Concurring and Dissenting Opinion
Jackson, J.I concur in a part of the majority opinion and dissent in part.
The court is indebted to the parties hereto for the thorough, careful and painstaking presentation of the issues involved.
The authorities cited by the parties and in the majority opinion have been grouped, studied, evaluated and even dissected by the parties and the court. For that reason I am not citing any of the authorities relied on, as by so doing, I would only duplicate what has been done and would unduly extend this opinion. In departing from accepted practice I am considering what I deem to be the practical and just approach *229to the problems confronting not only the court, and parties, but also the public generally, who are actually the real parties in interest in this action.
Relators and respondents each proclaim their selfless interest in this action and their concern for the public. Relators stress the fact that by reason of their academic and professional training they possess great skill, peculiar knowledge and professional competence in conveyancing and its related arts, particularly with regard to the legal effect of the instruments necessarily executed in the consumation of a real estate transaction, and with that contention, in general, I agree. The respondents argue with cogent reasoning that in some areas their knowledge of real estate transactions exceeds that of many lawyers; that they devote their full time to that business; and that they possess and exercise the necessary skills and ability to effectively and properly consúmate nearly all phases of a real estate transaction; and again in general, I am in agreement. Each of the parties maintain with considerable ardor, that by reason of their skills, training, experience, the licensing requirements of the statutes and the rules of this court, they have been examined, licensed and approved, and that by virtue thereof, each is free of taint, incompetence and self interest. On that point I take issue with both parties. At the risk of offending friends and associates on both sides of this controversy, I submit that the licensing requirements of both came about through the efforts and demands of the public and the responsible members of both professions. This was an attempt to eradicate abuses that were only too apparent, were offensive to reputable practitioners in both professions, and were causing a loss of confidence in the ability and integrity of both groups.
*230' No reasonable person of the slightest experience would deny, nor I am sure, do the parties hereto, that there is a vast area where the functions of the professions can and do overlap. In my opinion, that area varies in nearly every transaction, and can be determined only by the circumstances then attendant, and is therefore incapable of being legally and precisely defined by any court in a class action such as this. In the final analysis this matter should be resolved by the parties themselves with judgment, good will and a clear and constant regard for the protection of the client. As a lawyer, I find it difficult to agree with the respondents premise that a man can in every, or even many, instances completely, competently and honestly serve two masters; on the other hand, to insist that a realtor have accompanying him at all times and at every state of the proceedings leading up to the consumption of a real estate transaction, one or more lawyers, is of course, an absurd impossibility and such a condition precedent, I am certain, was never contemplated by the relator. I am sure, and I feel that the responsible relator will agree, that there comes a time in most real estate transactions when the proposed buyer or seller should each consult with his own attorney in order to be fully advised as to the legal effect of the instrument or instruments to be executed, to ascertain that the legal description of the real estate is sufficient and correct, and to determine the validity, merchantability and extent of the title conveyed or acquired, etc. In that area the services of the attorney are as vital as the services of the relator in finding the buyer or seller.

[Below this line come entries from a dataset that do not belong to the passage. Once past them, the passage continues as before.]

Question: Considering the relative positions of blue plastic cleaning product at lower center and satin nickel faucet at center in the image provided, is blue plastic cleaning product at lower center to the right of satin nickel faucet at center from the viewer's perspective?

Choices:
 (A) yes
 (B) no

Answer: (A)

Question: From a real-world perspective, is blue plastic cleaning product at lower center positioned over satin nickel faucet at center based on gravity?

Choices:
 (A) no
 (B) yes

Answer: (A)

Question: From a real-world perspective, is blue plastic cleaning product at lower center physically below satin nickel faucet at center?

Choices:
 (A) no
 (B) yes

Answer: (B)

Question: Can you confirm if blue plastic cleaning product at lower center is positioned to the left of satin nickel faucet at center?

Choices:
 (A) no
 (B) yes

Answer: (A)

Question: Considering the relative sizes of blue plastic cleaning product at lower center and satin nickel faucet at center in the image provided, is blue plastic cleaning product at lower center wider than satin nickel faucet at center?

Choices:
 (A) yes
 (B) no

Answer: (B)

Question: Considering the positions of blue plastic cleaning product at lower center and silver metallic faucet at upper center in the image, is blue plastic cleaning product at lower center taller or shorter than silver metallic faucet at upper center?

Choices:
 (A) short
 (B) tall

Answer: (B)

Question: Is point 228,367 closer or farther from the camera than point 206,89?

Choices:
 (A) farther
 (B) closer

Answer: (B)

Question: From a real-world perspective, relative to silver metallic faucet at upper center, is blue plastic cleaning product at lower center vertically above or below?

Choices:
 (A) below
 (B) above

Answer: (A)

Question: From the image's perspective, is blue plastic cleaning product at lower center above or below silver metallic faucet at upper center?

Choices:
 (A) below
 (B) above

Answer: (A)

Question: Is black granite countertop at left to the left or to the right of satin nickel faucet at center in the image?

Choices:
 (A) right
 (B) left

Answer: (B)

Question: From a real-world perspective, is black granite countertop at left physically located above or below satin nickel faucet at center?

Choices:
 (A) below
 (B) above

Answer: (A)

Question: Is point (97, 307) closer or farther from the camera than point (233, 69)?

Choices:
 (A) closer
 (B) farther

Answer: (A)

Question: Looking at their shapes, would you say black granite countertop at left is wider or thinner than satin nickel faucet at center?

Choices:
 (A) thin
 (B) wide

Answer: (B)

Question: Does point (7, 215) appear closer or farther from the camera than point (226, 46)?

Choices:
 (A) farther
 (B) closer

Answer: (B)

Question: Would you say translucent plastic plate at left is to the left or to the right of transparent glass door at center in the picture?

I cannot agree completely, nor do I disagree entirely with the statement that respondents “should, within the limitations heretofore specified, be, and hereby are, *231permitted to fill in the forms . . . Certainly, many forms are available to the public generally that can properly and adequately be “filled in” or used by any person of reasonable intelligence, not only relators or lawyers. The value of these forms “standard” or otherwise depends entirely on the content of the fill-in, and the experience, knowledge and ability of the person who completes them.
I concur in the result of the majority opinion in the partial denial of the injunction sought, but for different reasons. This action was brought by the relators against the respondents as a class.
Generally the respondents admit the use of the certain forms referred to in the petition, admit to filling in the blank spaces and deny that such practice constitutes unauthorized practice of law.
As I have previously pointed out in this opinion, the facts and circumstances attendant upon each transaction would be the determinative factor in deciding whether or not the act or acts performed constitute the unauthorized practice of law. No specific act of unauthorized practice of law having been brought to the attention of this court, we should not presume that the respondents did or will engage in illegal or unauthorized acts. Should such act or acts occur not only do the relators have an adequate remedy, but the person injured thereby is not without means of redress.
In conclusion, I might add, perhaps gratuitously, that I am quite sure that most lawyers have no desire to become relators, and I am equally sure most relators have no desire to become lawyers, each is primarily concerned with the problem of honestly earning, from his own profession, an income sufficient to educate his children, properly care for his family and provide *232a comfortable living. Success in that endeavor is more apt to be attained by a spirit of cooperation rather than one of enmity and certainly such cooperation will result in better service and greater benefit and protection to the public.
I concur with the majority opinion in so far as it partially denies the injunction prayed, but for reasons different from those stated therein.
Note. — Reported in 191 N. E. 2d 711.